Problems with SLP: If you locate a SLP directory agent in a DomU that is on a separate subnet than the workstations you may have problems with the workstations seeing the directory-agent or the SLP service agents may not register. In such cases, the workstations should be configured to look at a specific IP address for the SLP servers, serve out the SLP directory agent via DHCP and configure the workstations to use DHCP, or locate a directory agent on each subnet and configure the directory agents to see each other statically. eDirectory installations inside of a DomU will be affected by this unless SLP is configured properly or static host files has been setup. This issue is most notably seen on Open Enterprise Server, Netware 6.5 and eDirectory installations.
Recommendation: Bridging and Bonding: redundancy for the DomU’s
Time and time again the question keeps coming up of how to build redundancy in for the DomU’s. I find this question fascinating since it seems that people expect higher up times for the DomU than the Dom0 and they somehow expect the virtual interfaces presented in DomU to go down more often than the physical interfaces.
The following design is what I see done most often. I would recommend it for those wishing to increase the redundancy:
- Bond two or more NIC interfaces in Dom0, using YaST
- Create a bridge on the bonded interface
- Use the bridge for the Dom0
Sounds simple, right? The simple designs have the highest uptime and are the easiest to fix in the event of a problem. Other designs are more ellagent, but they tend to be extremely complex. In the event that you need support or to solve the problem, you will want a simple design to get up faster.
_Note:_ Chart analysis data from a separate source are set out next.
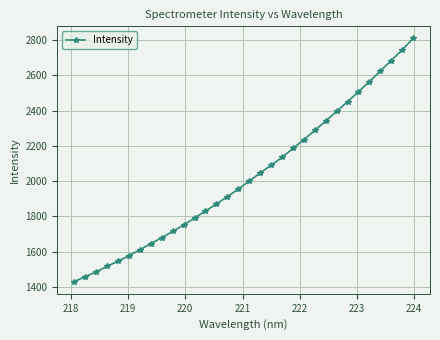

True or false: there are more than 2 points higher than both neighbors.

False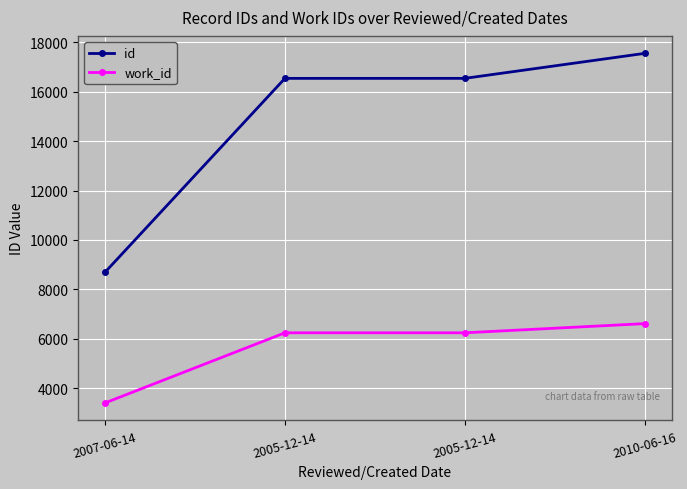

What are all the series names shown in the legend?

id, work_id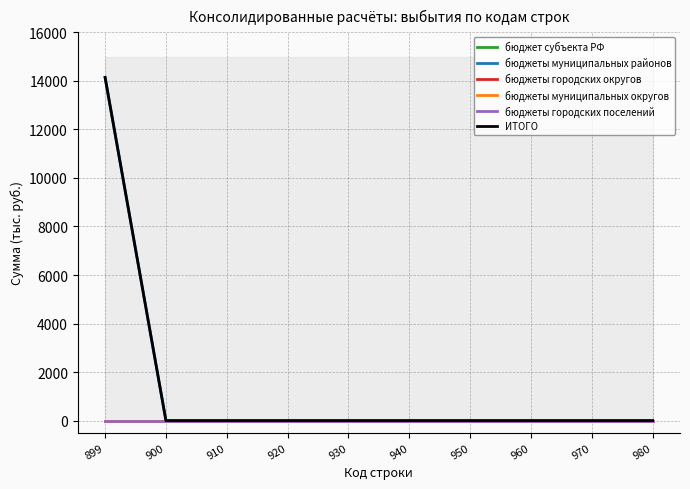

How many lines are shown in the chart?

6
Some people, however decide to bond in the DomU. This, in my opinion introduces unnecessary complexity. Why? Dom0 can handle the bonding, and the bonding for all DomU’s needs be done but once. Bonding the interfaces in DomU may provide the same benefit, but with the cost of a whole lot work. Finally, if the DomU’s have the NICs bonded then any attempt to migrate the DomU to other hardware must have the same number of NICs, and the physical NICs but be bond to the same network. If not, then you run the risk of the DomU not coming up properly if you move it to another machine.
Unless you have a really fancy, expensive switch, I tend to recommend mode 0 or balance-rr. This mode provides redundancy and load balancing. If one of the NICs go down then the connection is still up.
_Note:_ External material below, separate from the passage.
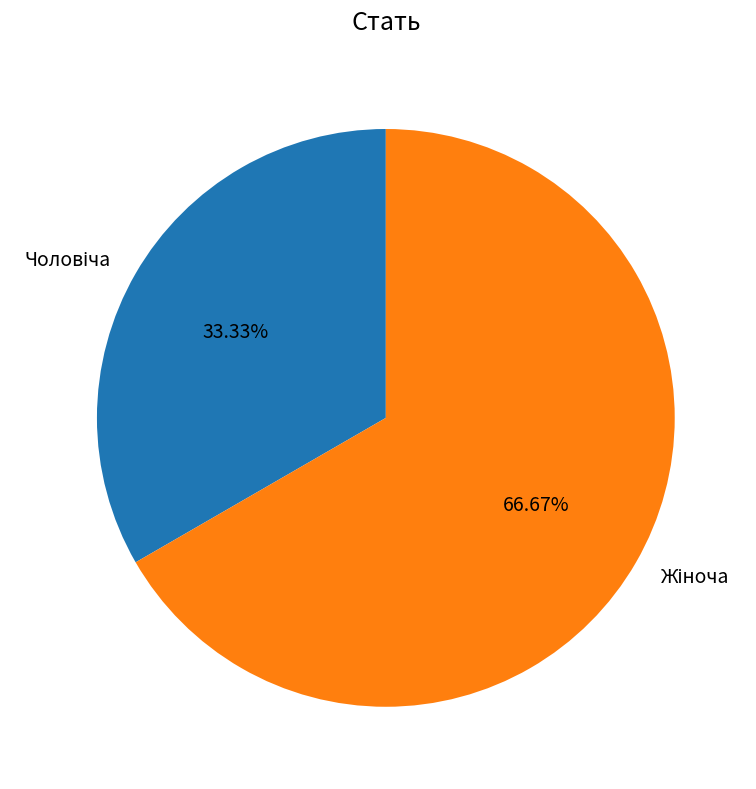

Is there any slice that represents more than half of the pie?

Yes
Dynamic Link Aggregation, Mode 4 is a mode where two or more links are treated by the switch as a single link via the 802.3ad specification. Dynamic link aggrigation is not what most people think, as they assume that all the NICs will magically become a mega NIC, (i.e. 4 1Gb cards become a 4Gb card).
- Two or more links are treated as single link by the switch
- Bandwidth is aggregated together
- Individual connections cannot use greater than the bandwidth provided by a single link
- Outbound connections are sent out one of the slave interfaces, not both
- The switch MUST support active link aggregation, if it does not only ONE NIC will be used
If you choose to use link aggregation, please remember that performance will not be X times faster, rather bandwidth will be X more. The difference is subtle, but if you use link aggregation you should expect to serve out more connections at the same speed of a single NIC (i.e. serve out 4 ~1Gb connections, instead of serving out 1 4Gb connection or 2 2Gb connections). Also, the connection will be limited to the how fast the application can handle the connection. Since CPU resources are consumed by the connection and the application needs CPU resources, you can quickly reach the point of diminishing returns where the speed at which the data is coming in is faster than the CPU can handle and therefore the application can process, resulting in lower performance than if you had used other technology.